▸ THE TASK:
Each record should be written out exactly as given.
++++++++++++++++++++
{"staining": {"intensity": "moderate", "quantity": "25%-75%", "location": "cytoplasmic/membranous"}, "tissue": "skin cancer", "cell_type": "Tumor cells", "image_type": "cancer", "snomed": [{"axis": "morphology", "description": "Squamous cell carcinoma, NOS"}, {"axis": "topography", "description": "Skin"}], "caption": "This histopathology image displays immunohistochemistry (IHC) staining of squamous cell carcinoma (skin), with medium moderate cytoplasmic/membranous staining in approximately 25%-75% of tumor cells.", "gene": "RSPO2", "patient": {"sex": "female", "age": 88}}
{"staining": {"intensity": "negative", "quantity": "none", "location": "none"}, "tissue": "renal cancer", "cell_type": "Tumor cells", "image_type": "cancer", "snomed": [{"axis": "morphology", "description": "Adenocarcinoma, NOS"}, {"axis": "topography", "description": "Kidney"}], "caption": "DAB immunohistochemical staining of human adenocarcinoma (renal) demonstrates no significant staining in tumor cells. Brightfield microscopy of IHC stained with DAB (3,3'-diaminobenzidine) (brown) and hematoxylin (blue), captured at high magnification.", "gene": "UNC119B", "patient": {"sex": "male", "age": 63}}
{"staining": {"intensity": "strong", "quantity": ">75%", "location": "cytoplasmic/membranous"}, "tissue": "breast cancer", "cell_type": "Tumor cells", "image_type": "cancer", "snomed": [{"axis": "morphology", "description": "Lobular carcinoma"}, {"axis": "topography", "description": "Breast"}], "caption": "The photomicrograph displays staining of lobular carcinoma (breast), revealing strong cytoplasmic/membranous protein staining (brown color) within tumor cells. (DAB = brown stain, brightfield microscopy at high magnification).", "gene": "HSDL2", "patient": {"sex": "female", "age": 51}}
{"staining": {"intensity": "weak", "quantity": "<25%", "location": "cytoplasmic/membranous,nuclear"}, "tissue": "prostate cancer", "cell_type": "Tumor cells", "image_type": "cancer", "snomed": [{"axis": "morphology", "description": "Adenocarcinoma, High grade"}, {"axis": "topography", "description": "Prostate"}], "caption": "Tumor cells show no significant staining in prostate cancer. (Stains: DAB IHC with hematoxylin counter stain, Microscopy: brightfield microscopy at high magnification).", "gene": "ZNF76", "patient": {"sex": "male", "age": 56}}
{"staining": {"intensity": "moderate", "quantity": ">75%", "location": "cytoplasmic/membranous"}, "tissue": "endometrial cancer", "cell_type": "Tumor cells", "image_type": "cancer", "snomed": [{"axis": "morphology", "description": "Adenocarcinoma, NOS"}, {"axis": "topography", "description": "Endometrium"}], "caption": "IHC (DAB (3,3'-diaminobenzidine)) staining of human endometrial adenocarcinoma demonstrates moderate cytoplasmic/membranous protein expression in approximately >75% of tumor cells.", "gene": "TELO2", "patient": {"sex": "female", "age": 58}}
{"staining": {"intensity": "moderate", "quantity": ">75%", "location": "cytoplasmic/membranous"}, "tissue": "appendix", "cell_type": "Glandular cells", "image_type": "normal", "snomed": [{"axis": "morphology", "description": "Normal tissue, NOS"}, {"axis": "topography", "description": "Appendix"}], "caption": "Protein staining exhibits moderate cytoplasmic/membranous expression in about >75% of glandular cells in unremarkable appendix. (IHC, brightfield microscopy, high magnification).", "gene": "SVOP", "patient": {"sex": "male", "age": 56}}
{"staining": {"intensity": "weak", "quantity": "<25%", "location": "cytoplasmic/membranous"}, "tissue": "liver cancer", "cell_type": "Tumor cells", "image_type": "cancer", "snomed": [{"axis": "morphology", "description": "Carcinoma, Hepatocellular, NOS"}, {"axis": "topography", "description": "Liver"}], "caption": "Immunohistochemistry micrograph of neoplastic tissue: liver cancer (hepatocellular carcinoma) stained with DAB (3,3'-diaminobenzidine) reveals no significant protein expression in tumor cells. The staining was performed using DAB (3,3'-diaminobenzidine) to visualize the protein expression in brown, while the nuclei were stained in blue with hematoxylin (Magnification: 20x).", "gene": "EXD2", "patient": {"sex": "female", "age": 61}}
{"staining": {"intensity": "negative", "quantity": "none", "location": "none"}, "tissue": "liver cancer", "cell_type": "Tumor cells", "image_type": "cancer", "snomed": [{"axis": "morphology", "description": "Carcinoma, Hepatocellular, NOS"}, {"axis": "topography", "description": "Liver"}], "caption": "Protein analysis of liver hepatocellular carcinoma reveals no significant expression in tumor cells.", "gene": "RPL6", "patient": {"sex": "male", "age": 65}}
++++++++++++++++++++
▸ RESPONSE BELOW:
{"staining": {"intensity": "moderate", "quantity": "25%-75%", "location": "cytoplasmic/membranous"}, "tissue": "skin cancer", "cell_type": "Tumor cells", "image_type": "cancer", "snomed": [{"axis": "morphology", "description": "Squamous cell carcinoma, NOS"}, {"axis": "topography", "description": "Skin"}], "caption": "This histopathology image displays immunohistochemistry (IHC) staining of squamous cell carcinoma (skin), with medium moderate cytoplasmic/membranous staining in approximately 25%-75% of tumor cells.", "gene": "RSPO2", "patient": {"sex": "female", "age": 88}}
{"staining": {"intensity": "negative", "quantity": "none", "location": "none"}, "tissue": "renal cancer", "cell_type": "Tumor cells", "image_type": "cancer", "snomed": [{"axis": "morphology", "description": "Adenocarcinoma, NOS"}, {"axis": "topography", "description": "Kidney"}], "caption": "DAB immunohistochemical staining of human adenocarcinoma (renal) demonstrates no significant staining in tumor cells. Brightfield microscopy of IHC stained with DAB (3,3'-diaminobenzidine) (brown) and hematoxylin (blue), captured at high magnification.", "gene": "UNC119B", "patient": {"sex": "male", "age": 63}}
{"staining": {"intensity": "strong", "quantity": ">75%", "location": "cytoplasmic/membranous"}, "tissue": "breast cancer", "cell_type": "Tumor cells", "image_type": "cancer", "snomed": [{"axis": "morphology", "description": "Lobular carcinoma"}, {"axis": "topography", "description": "Breast"}], "caption": "The photomicrograph displays staining of lobular carcinoma (breast), revealing strong cytoplasmic/membranous protein staining (brown color) within tumor cells. (DAB = brown stain, brightfield microscopy at high magnification).", "gene": "HSDL2", "patient": {"sex": "female", "age": 51}}
{"staining": {"intensity": "weak", "quantity": "<25%", "location": "cytoplasmic/membranous,nuclear"}, "tissue": "prostate cancer", "cell_type": "Tumor cells", "image_type": "cancer", "snomed": [{"axis": "morphology", "description": "Adenocarcinoma, High grade"}, {"axis": "topography", "description": "Prostate"}], "caption": "Tumor cells show no significant staining in prostate cancer. (Stains: DAB IHC with hematoxylin counter stain, Microscopy: brightfield microscopy at high magnification).", "gene": "ZNF76", "patient": {"sex": "male", "age": 56}}
{"staining": {"intensity": "moderate", "quantity": ">75%", "location": "cytoplasmic/membranous"}, "tissue": "endometrial cancer", "cell_type": "Tumor cells", "image_type": "cancer", "snomed": [{"axis": "morphology", "description": "Adenocarcinoma, NOS"}, {"axis": "topography", "description": "Endometrium"}], "caption": "IHC (DAB (3,3'-diaminobenzidine)) staining of human endometrial adenocarcinoma demonstrates moderate cytoplasmic/membranous protein expression in approximately >75% of tumor cells.", "gene": "TELO2", "patient": {"sex": "female", "age": 58}}
{"staining": {"intensity": "moderate", "quantity": ">75%", "location": "cytoplasmic/membranous"}, "tissue": "appendix", "cell_type": "Glandular cells", "image_type": "normal", "snomed": [{"axis": "morphology", "description": "Normal tissue, NOS"}, {"axis": "topography", "description": "Appendix"}], "caption": "Protein staining exhibits moderate cytoplasmic/membranous expression in about >75% of glandular cells in unremarkable appendix. (IHC, brightfield microscopy, high magnification).", "gene": "SVOP", "patient": {"sex": "male", "age": 56}}
{"staining": {"intensity": "weak", "quantity": "<25%", "location": "cytoplasmic/membranous"}, "tissue": "liver cancer", "cell_type": "Tumor cells", "image_type": "cancer", "snomed": [{"axis": "morphology", "description": "Carcinoma, Hepatocellular, NOS"}, {"axis": "topography", "description": "Liver"}], "caption": "Immunohistochemistry micrograph of neoplastic tissue: liver cancer (hepatocellular carcinoma) stained with DAB (3,3'-diaminobenzidine) reveals no significant protein expression in tumor cells. The staining was performed using DAB (3,3'-diaminobenzidine) to visualize the protein expression in brown, while the nuclei were stained in blue with hematoxylin (Magnification: 20x).", "gene": "EXD2", "patient": {"sex": "female", "age": 61}}
{"staining": {"intensity": "negative", "quantity": "none", "location": "none"}, "tissue": "liver cancer", "cell_type": "Tumor cells", "image_type": "cancer", "snomed": [{"axis": "morphology", "description": "Carcinoma, Hepatocellular, NOS"}, {"axis": "topography", "description": "Liver"}], "caption": "Protein analysis of liver hepatocellular carcinoma reveals no significant expression in tumor cells.", "gene": "RPL6", "patient": {"sex": "male", "age": 65}}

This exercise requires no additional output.